(Circuit design text data)
= = =

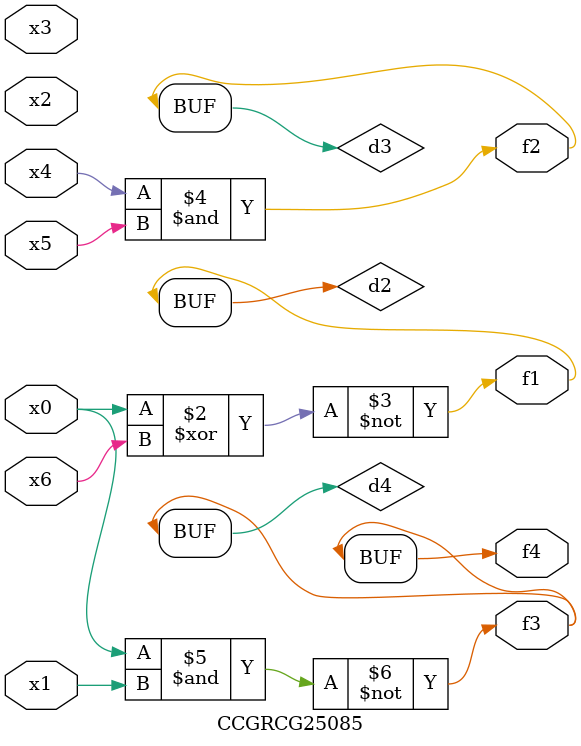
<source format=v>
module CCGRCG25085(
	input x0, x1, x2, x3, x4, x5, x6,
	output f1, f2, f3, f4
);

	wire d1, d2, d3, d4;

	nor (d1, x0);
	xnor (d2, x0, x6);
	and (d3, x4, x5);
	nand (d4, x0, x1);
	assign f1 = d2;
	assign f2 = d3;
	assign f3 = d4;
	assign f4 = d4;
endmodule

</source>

= = =

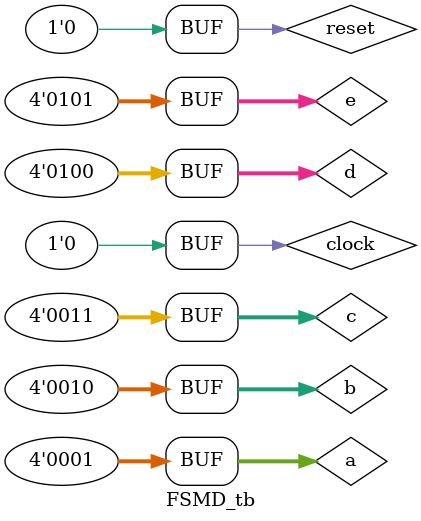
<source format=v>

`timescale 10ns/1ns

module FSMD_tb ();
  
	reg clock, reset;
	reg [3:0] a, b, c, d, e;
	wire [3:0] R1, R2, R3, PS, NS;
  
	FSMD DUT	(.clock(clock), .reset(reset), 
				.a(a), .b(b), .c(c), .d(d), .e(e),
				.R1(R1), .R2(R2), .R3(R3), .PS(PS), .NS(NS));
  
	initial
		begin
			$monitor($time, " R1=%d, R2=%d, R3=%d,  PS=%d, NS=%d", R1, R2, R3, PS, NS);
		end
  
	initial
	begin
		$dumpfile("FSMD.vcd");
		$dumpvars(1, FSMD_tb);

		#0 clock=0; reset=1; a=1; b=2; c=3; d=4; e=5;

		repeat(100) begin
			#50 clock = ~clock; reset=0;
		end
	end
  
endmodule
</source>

= = =

The required answer is each line of the data in which the word "clock" appears.

■ **OUTPUT FOR THIS TASK**:
	reg clock, reset;
	FSMD DUT	(.clock(clock), .reset(reset), 
		#0 clock=0; reset=1; a=1; b=2; c=3; d=4; e=5;
			#50 clock = ~clock; reset=0;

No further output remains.